#### PROBLEM TO SOLVE:
Shift every keypoint value (the x and y pixel coordinates and the depth) by -28 in everything from the line containing "right ankle: (1071, 502, 13)" down to the end of the entries. Write only those lines out again, keeping each point name and putting the shifted values in place.

#### RECORDS SHOWN:

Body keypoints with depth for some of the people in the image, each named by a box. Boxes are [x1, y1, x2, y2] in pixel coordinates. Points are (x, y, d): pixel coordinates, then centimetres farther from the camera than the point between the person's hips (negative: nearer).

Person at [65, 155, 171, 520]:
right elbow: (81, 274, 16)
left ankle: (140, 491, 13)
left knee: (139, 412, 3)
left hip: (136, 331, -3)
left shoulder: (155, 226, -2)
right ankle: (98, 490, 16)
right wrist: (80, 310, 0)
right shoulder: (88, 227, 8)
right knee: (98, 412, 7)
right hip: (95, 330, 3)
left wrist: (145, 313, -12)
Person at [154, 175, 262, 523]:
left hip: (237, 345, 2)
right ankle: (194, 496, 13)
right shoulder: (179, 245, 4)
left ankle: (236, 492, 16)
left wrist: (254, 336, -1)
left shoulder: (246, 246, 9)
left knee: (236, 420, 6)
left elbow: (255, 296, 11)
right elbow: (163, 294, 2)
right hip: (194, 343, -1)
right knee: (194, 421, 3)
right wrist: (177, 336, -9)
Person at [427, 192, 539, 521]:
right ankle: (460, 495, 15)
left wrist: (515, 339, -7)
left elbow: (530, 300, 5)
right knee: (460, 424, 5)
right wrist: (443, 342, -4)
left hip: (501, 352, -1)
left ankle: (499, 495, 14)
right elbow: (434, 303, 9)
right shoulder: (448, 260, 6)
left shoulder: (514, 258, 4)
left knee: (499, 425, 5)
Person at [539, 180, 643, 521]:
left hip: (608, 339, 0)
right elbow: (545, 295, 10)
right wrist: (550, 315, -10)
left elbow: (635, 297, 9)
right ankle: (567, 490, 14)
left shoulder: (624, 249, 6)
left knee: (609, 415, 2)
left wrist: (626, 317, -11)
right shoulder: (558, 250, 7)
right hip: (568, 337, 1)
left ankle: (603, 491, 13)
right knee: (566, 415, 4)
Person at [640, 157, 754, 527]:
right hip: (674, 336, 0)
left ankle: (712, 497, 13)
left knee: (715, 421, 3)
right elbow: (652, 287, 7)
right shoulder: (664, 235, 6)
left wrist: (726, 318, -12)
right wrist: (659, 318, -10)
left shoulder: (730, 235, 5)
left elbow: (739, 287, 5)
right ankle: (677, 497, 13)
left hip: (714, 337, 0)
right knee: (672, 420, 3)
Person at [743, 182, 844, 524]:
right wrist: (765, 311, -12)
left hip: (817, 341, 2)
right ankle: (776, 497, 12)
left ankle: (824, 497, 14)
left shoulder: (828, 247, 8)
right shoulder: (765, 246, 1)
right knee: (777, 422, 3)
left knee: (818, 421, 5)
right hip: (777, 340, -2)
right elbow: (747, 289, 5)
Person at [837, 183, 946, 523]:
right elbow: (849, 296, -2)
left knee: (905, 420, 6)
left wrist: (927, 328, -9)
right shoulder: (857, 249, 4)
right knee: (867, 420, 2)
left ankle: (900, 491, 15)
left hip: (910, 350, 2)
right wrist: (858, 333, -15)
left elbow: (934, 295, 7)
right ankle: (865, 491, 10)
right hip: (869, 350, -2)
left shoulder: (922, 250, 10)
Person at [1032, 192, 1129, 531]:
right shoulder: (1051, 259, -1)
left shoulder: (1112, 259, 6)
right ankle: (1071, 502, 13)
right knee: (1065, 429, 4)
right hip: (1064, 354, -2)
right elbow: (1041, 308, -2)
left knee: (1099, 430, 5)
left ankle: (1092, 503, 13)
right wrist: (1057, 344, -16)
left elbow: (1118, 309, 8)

#### SOLUTION FOR THIS PROBLEM:
right ankle: (1043, 474, -15)
right knee: (1037, 401, -24)
right hip: (1036, 326, -30)
right elbow: (1013, 280, -30)
left knee: (1071, 402, -23)
left ankle: (1064, 475, -15)
right wrist: (1029, 316, -44)
left elbow: (1090, 281, -20)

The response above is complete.